Amplification-free Illumina sequencing-library preparation facilitates improved mapping and assembly of (G+C)-biased genomes

Top Cited Papers
Open Access
Abstract
The PCR step in the preparation of sequencing libraries for the Illumina Genome Analyzer can introduce coverage bias, especially in very (A+T)-rich genomes. By directly annealing template DNA to adapters with sequences needed for attachment in the flow cell, PCR can be omitted as cluster amplification in the flow cell enriches for fully ligated templates.
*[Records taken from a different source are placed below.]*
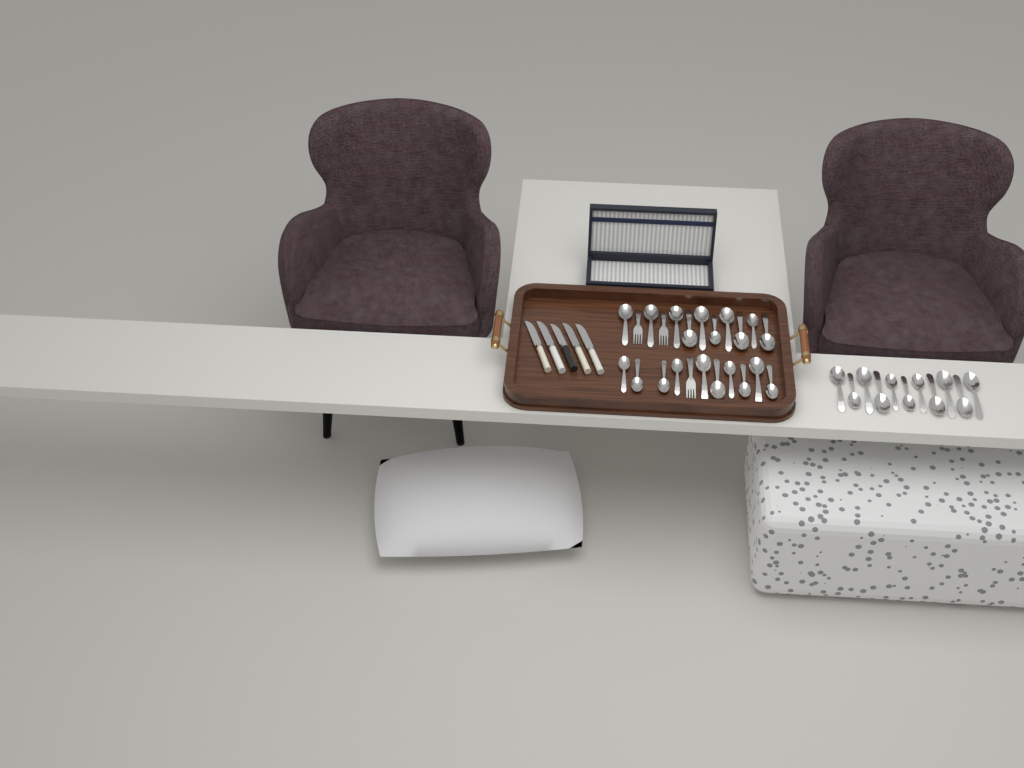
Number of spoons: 31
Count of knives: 5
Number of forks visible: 3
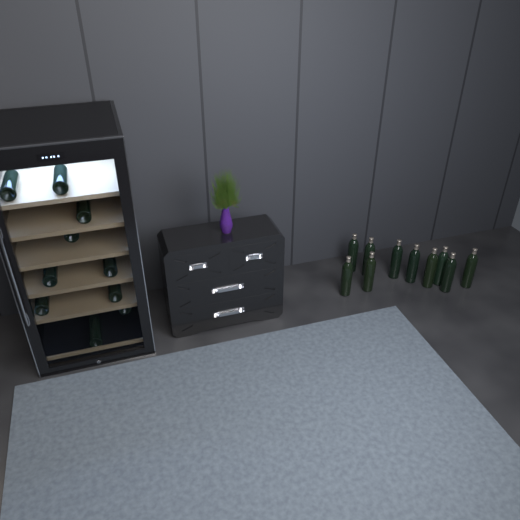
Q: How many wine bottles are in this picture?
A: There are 20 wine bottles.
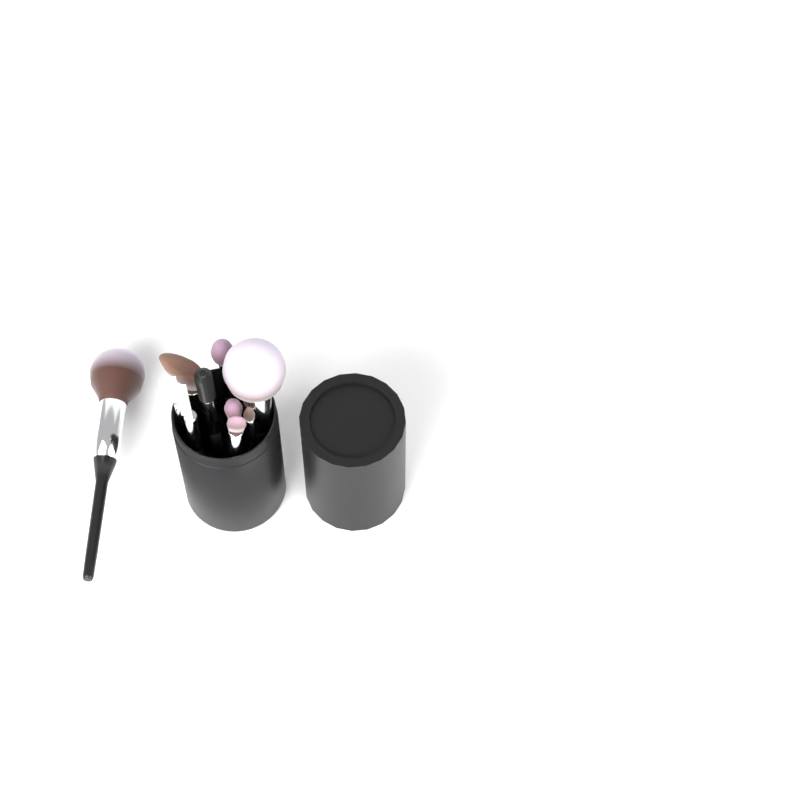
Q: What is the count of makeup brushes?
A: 10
Amplification artifacts introduced during library preparation for the Illumina Genome Analyzer increase the likelihood that an appreciable proportion of these sequences will be duplicates and cause an uneven distribution of read coverage across the targeted sequencing regions. As a consequence, these unfavorable features result in difficulties in genome assembly and variation analysis from the short reads, particularly when the sequences are from genomes with base compositions at the extremes of high or low G+C content. Here we present an amplification-free method of library preparation, in which the cluster amplification step, rather than the PCR, enriches for fully ligated template strands, reducing the incidence of duplicate sequences, improving read mapping and single nucleotide polymorphism calling and aiding de novo assembly. We illustrate this by generating and analyzing DNA sequences from extremely (G+C)-poor (Plasmodium falciparum), (G+C)-neutral (Escherichia coli) and (G+C)-rich (Bordetella pertussis) genomes.